The gap between the two varieties really opened up during the planting boom of the nineties. In 1995 we harvested 62,080 tonnes of cabernet sauvignon and 77,080 of shiraz. This year, with the full impact of the plantings, we picked 253,852 tonnes of cabernet and 435,850 tonnes of shiraz.

If cabernet’s not doomed, I do believe that in Australia it’s destined to fall further behind shiraz and may even lose some ground to pinot noir (our pinot harvest grew from 13,600 tonnes in 1995 to 47,104 tonnes in 2008).

This is because the average quality of our shirazes seems to be greater than the average quality of our cabernets. Where shiraz seems to be adapted to a wide range of conditions, cabernet is fussier. Too often cabernet is a little green, a little astringent and lacking in mid-palate flesh. Shiraz, on the other hand, tends to be soft, juicy and easy to love.

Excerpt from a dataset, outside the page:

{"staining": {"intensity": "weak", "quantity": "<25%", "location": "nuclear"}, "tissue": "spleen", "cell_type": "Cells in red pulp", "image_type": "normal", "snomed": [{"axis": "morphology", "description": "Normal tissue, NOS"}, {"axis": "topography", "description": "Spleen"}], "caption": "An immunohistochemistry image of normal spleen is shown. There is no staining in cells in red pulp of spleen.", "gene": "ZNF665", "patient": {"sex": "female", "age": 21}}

With a tendency for people now to enjoy a glass or two of wine on its own, the growing preference for shiraz is understandable – and good for Australia’s vignerons given our propensity to grow it.

Over time this will probably see cabernet retreat to the areas (like Margaret River and Coonawarra) that do it best. As well, we’ll probably see more of it blended with shiraz – a proven combination in which shiraz fills the flavour hole and cabernet shores up the structure.